### Provided entries

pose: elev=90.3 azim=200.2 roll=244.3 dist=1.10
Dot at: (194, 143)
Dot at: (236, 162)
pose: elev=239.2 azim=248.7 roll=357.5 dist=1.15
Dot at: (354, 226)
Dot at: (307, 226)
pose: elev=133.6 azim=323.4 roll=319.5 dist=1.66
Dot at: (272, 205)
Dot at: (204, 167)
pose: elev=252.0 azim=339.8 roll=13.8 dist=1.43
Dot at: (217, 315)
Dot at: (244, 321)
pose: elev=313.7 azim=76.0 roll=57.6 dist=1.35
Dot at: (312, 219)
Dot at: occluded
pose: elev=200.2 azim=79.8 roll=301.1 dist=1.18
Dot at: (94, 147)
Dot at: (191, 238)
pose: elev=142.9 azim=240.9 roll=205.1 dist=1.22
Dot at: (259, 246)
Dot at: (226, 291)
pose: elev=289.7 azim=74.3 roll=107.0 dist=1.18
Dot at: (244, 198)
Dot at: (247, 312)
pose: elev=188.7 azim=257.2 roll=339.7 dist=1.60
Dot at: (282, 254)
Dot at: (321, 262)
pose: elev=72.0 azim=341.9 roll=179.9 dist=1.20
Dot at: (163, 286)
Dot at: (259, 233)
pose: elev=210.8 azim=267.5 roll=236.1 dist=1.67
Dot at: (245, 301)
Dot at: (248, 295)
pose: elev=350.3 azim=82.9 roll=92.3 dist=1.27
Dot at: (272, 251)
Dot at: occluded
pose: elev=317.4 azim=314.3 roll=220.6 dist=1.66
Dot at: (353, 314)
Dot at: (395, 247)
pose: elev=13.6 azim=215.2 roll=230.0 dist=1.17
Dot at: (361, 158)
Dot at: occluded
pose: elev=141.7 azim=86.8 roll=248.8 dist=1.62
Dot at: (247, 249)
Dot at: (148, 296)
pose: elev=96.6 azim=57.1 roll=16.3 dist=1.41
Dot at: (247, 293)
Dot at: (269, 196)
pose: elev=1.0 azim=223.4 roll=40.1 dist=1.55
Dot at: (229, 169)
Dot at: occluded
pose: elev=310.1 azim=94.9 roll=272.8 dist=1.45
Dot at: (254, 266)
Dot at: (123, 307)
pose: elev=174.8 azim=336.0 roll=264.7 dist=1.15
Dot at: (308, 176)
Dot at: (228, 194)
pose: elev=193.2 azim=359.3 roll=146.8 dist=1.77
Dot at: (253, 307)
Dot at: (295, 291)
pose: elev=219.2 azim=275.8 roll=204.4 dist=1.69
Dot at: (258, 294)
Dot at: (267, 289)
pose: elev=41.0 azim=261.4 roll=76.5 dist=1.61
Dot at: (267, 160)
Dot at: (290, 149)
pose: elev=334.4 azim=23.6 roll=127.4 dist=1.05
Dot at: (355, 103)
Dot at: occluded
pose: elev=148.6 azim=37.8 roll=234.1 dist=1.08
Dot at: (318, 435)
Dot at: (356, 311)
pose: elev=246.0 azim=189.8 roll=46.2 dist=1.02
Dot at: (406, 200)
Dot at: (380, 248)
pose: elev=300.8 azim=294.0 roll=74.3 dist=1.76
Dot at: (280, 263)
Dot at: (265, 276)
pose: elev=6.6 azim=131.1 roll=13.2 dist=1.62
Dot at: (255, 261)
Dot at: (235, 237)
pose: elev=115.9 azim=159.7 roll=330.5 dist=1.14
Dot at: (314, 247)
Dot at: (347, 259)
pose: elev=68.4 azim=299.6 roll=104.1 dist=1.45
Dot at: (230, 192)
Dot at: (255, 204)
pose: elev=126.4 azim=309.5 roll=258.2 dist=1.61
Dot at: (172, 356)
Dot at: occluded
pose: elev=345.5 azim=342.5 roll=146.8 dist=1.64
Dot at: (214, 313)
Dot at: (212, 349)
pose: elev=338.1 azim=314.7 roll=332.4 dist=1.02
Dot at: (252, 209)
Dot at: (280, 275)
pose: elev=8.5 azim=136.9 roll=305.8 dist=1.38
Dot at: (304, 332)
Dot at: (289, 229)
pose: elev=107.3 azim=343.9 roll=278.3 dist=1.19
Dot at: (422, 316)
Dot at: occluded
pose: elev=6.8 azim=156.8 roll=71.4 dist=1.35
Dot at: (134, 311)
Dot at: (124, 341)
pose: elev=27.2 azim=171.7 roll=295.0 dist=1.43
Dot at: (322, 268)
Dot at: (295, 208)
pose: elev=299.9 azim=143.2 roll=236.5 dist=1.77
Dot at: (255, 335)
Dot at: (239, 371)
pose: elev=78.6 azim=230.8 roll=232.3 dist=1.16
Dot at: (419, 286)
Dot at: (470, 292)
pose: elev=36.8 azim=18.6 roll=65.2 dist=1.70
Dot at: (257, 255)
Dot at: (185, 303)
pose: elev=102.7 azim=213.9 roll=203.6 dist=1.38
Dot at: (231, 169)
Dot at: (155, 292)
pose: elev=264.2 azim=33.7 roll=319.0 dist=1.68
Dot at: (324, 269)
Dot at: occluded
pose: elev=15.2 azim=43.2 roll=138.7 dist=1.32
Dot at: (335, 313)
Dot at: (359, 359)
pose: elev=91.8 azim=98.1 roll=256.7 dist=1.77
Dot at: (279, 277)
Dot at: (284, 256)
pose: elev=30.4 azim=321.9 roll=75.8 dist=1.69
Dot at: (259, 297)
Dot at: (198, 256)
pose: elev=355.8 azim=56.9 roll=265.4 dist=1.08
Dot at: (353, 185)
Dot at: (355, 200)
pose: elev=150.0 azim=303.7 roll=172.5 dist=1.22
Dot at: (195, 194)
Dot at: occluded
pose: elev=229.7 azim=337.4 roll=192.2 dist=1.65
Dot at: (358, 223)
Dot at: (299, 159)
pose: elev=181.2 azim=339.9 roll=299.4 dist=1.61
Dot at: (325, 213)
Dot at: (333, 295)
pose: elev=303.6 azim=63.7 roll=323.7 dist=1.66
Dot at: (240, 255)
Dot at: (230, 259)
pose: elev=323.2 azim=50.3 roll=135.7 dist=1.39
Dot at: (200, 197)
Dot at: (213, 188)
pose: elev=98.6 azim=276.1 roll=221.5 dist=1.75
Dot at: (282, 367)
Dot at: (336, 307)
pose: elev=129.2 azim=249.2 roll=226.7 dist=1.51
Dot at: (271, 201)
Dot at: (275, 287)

### Exercise directions
Copy out all of the data above line for line, without changing a single character.

### Correct output
pose: elev=90.3 azim=200.2 roll=244.3 dist=1.10
Dot at: (194, 143)
Dot at: (236, 162)
pose: elev=239.2 azim=248.7 roll=357.5 dist=1.15
Dot at: (354, 226)
Dot at: (307, 226)
pose: elev=133.6 azim=323.4 roll=319.5 dist=1.66
Dot at: (272, 205)
Dot at: (204, 167)
pose: elev=252.0 azim=339.8 roll=13.8 dist=1.43
Dot at: (217, 315)
Dot at: (244, 321)
pose: elev=313.7 azim=76.0 roll=57.6 dist=1.35
Dot at: (312, 219)
Dot at: occluded
pose: elev=200.2 azim=79.8 roll=301.1 dist=1.18
Dot at: (94, 147)
Dot at: (191, 238)
pose: elev=142.9 azim=240.9 roll=205.1 dist=1.22
Dot at: (259, 246)
Dot at: (226, 291)
pose: elev=289.7 azim=74.3 roll=107.0 dist=1.18
Dot at: (244, 198)
Dot at: (247, 312)
pose: elev=188.7 azim=257.2 roll=339.7 dist=1.60
Dot at: (282, 254)
Dot at: (321, 262)
pose: elev=72.0 azim=341.9 roll=179.9 dist=1.20
Dot at: (163, 286)
Dot at: (259, 233)
pose: elev=210.8 azim=267.5 roll=236.1 dist=1.67
Dot at: (245, 301)
Dot at: (248, 295)
pose: elev=350.3 azim=82.9 roll=92.3 dist=1.27
Dot at: (272, 251)
Dot at: occluded
pose: elev=317.4 azim=314.3 roll=220.6 dist=1.66
Dot at: (353, 314)
Dot at: (395, 247)
pose: elev=13.6 azim=215.2 roll=230.0 dist=1.17
Dot at: (361, 158)
Dot at: occluded
pose: elev=141.7 azim=86.8 roll=248.8 dist=1.62
Dot at: (247, 249)
Dot at: (148, 296)
pose: elev=96.6 azim=57.1 roll=16.3 dist=1.41
Dot at: (247, 293)
Dot at: (269, 196)
pose: elev=1.0 azim=223.4 roll=40.1 dist=1.55
Dot at: (229, 169)
Dot at: occluded
pose: elev=310.1 azim=94.9 roll=272.8 dist=1.45
Dot at: (254, 266)
Dot at: (123, 307)
pose: elev=174.8 azim=336.0 roll=264.7 dist=1.15
Dot at: (308, 176)
Dot at: (228, 194)
pose: elev=193.2 azim=359.3 roll=146.8 dist=1.77
Dot at: (253, 307)
Dot at: (295, 291)
pose: elev=219.2 azim=275.8 roll=204.4 dist=1.69
Dot at: (258, 294)
Dot at: (267, 289)
pose: elev=41.0 azim=261.4 roll=76.5 dist=1.61
Dot at: (267, 160)
Dot at: (290, 149)
pose: elev=334.4 azim=23.6 roll=127.4 dist=1.05
Dot at: (355, 103)
Dot at: occluded
pose: elev=148.6 azim=37.8 roll=234.1 dist=1.08
Dot at: (318, 435)
Dot at: (356, 311)
pose: elev=246.0 azim=189.8 roll=46.2 dist=1.02
Dot at: (406, 200)
Dot at: (380, 248)
pose: elev=300.8 azim=294.0 roll=74.3 dist=1.76
Dot at: (280, 263)
Dot at: (265, 276)
pose: elev=6.6 azim=131.1 roll=13.2 dist=1.62
Dot at: (255, 261)
Dot at: (235, 237)
pose: elev=115.9 azim=159.7 roll=330.5 dist=1.14
Dot at: (314, 247)
Dot at: (347, 259)
pose: elev=68.4 azim=299.6 roll=104.1 dist=1.45
Dot at: (230, 192)
Dot at: (255, 204)
pose: elev=126.4 azim=309.5 roll=258.2 dist=1.61
Dot at: (172, 356)
Dot at: occluded
pose: elev=345.5 azim=342.5 roll=146.8 dist=1.64
Dot at: (214, 313)
Dot at: (212, 349)
pose: elev=338.1 azim=314.7 roll=332.4 dist=1.02
Dot at: (252, 209)
Dot at: (280, 275)
pose: elev=8.5 azim=136.9 roll=305.8 dist=1.38
Dot at: (304, 332)
Dot at: (289, 229)
pose: elev=107.3 azim=343.9 roll=278.3 dist=1.19
Dot at: (422, 316)
Dot at: occluded
pose: elev=6.8 azim=156.8 roll=71.4 dist=1.35
Dot at: (134, 311)
Dot at: (124, 341)
pose: elev=27.2 azim=171.7 roll=295.0 dist=1.43
Dot at: (322, 268)
Dot at: (295, 208)
pose: elev=299.9 azim=143.2 roll=236.5 dist=1.77
Dot at: (255, 335)
Dot at: (239, 371)
pose: elev=78.6 azim=230.8 roll=232.3 dist=1.16
Dot at: (419, 286)
Dot at: (470, 292)
pose: elev=36.8 azim=18.6 roll=65.2 dist=1.70
Dot at: (257, 255)
Dot at: (185, 303)
pose: elev=102.7 azim=213.9 roll=203.6 dist=1.38
Dot at: (231, 169)
Dot at: (155, 292)
pose: elev=264.2 azim=33.7 roll=319.0 dist=1.68
Dot at: (324, 269)
Dot at: occluded
pose: elev=15.2 azim=43.2 roll=138.7 dist=1.32
Dot at: (335, 313)
Dot at: (359, 359)
pose: elev=91.8 azim=98.1 roll=256.7 dist=1.77
Dot at: (279, 277)
Dot at: (284, 256)
pose: elev=30.4 azim=321.9 roll=75.8 dist=1.69
Dot at: (259, 297)
Dot at: (198, 256)
pose: elev=355.8 azim=56.9 roll=265.4 dist=1.08
Dot at: (353, 185)
Dot at: (355, 200)
pose: elev=150.0 azim=303.7 roll=172.5 dist=1.22
Dot at: (195, 194)
Dot at: occluded
pose: elev=229.7 azim=337.4 roll=192.2 dist=1.65
Dot at: (358, 223)
Dot at: (299, 159)
pose: elev=181.2 azim=339.9 roll=299.4 dist=1.61
Dot at: (325, 213)
Dot at: (333, 295)
pose: elev=303.6 azim=63.7 roll=323.7 dist=1.66
Dot at: (240, 255)
Dot at: (230, 259)
pose: elev=323.2 azim=50.3 roll=135.7 dist=1.39
Dot at: (200, 197)
Dot at: (213, 188)
pose: elev=98.6 azim=276.1 roll=221.5 dist=1.75
Dot at: (282, 367)
Dot at: (336, 307)
pose: elev=129.2 azim=249.2 roll=226.7 dist=1.51
Dot at: (271, 201)
Dot at: (275, 287)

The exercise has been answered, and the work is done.